We hadn’t talked about our sleeping arrangements, but I inferred if we were going to give our marriage a real shot, that meant sharing a bed, and everything that meant.
Lainey grinned. “Besides, you don’t want to start your marriage with a used mattress.”
“That, too,” Alan agreed.
My boss tilted her head as she looked at me. “You’re awfully quiet.”
All this talk about our bed was making me squirm, but I thought I was pretty clever when I replied, “I just keep thinking, when are we going to have time to go mattress and baby furniture shopping?”
That wasn’t a lie.
I’d suggested we just move Ruthie’s crib and changing table from my parents’, but Alan thought we should leave it so they’d have it when they babysat her. I agreed in theory but replacing it before we moved in was another story.

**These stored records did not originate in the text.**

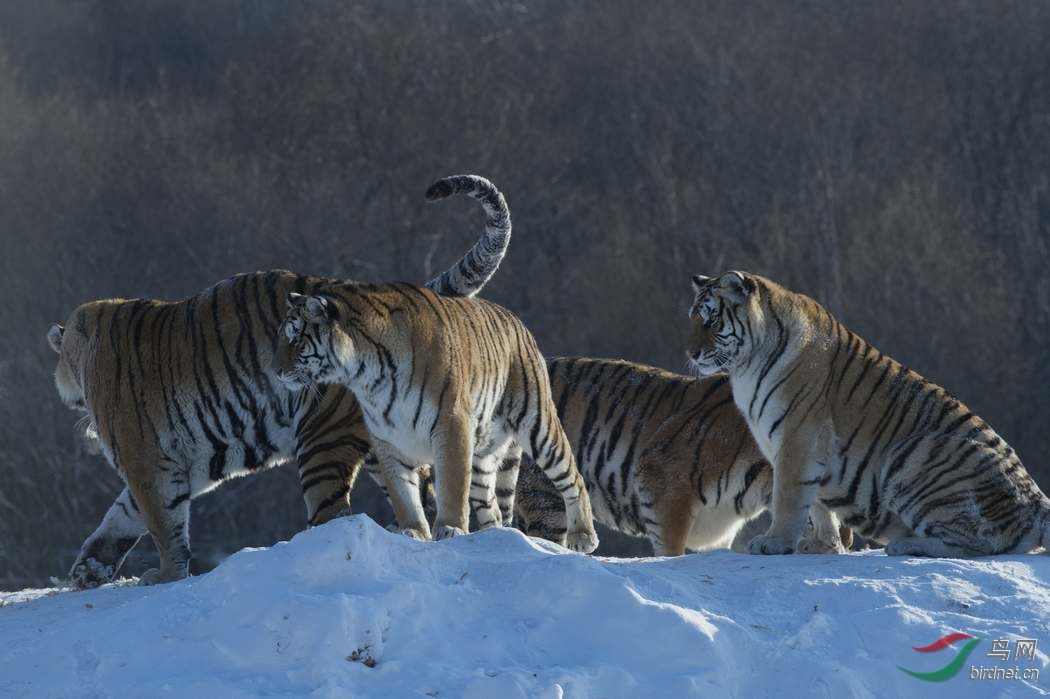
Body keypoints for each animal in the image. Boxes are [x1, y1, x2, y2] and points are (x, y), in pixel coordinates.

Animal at [48, 174, 513, 587]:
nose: (57, 381)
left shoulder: (146, 460)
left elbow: (161, 523)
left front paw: (163, 575)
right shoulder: (184, 462)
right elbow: (123, 515)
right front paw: (91, 567)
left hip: (321, 439)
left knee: (333, 511)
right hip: (387, 440)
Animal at [271, 178, 599, 552]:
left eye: (295, 339)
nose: (275, 371)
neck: (366, 376)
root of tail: (516, 320)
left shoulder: (451, 423)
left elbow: (452, 487)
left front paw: (451, 529)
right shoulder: (386, 436)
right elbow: (404, 494)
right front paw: (413, 532)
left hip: (536, 422)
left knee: (571, 474)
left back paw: (582, 536)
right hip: (485, 447)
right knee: (492, 505)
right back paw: (493, 537)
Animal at [686, 270, 1050, 557]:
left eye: (712, 320)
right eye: (692, 319)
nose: (690, 353)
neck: (745, 365)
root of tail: (1035, 500)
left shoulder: (798, 437)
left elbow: (789, 495)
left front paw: (774, 542)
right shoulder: (793, 445)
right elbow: (818, 504)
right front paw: (822, 545)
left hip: (914, 454)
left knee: (978, 543)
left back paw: (907, 545)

“Do it online,” Lainey replied with a wave of her hand. “They’ll deliver it right to your door within a day. Probably even set everything up, too.”
“Shouldn’t we test out the mattress?”
Alan winked at me. “Oh, we will.”
And, once again, I felt my face burning up, but my stomach was doing somersaults at the idea of what that would be like.
Lainey seemed to ignore Alan’s innuendo and stated, “Most places give you ninety days to try one out, so if it doesn’t work, you can send it back and get a different one.”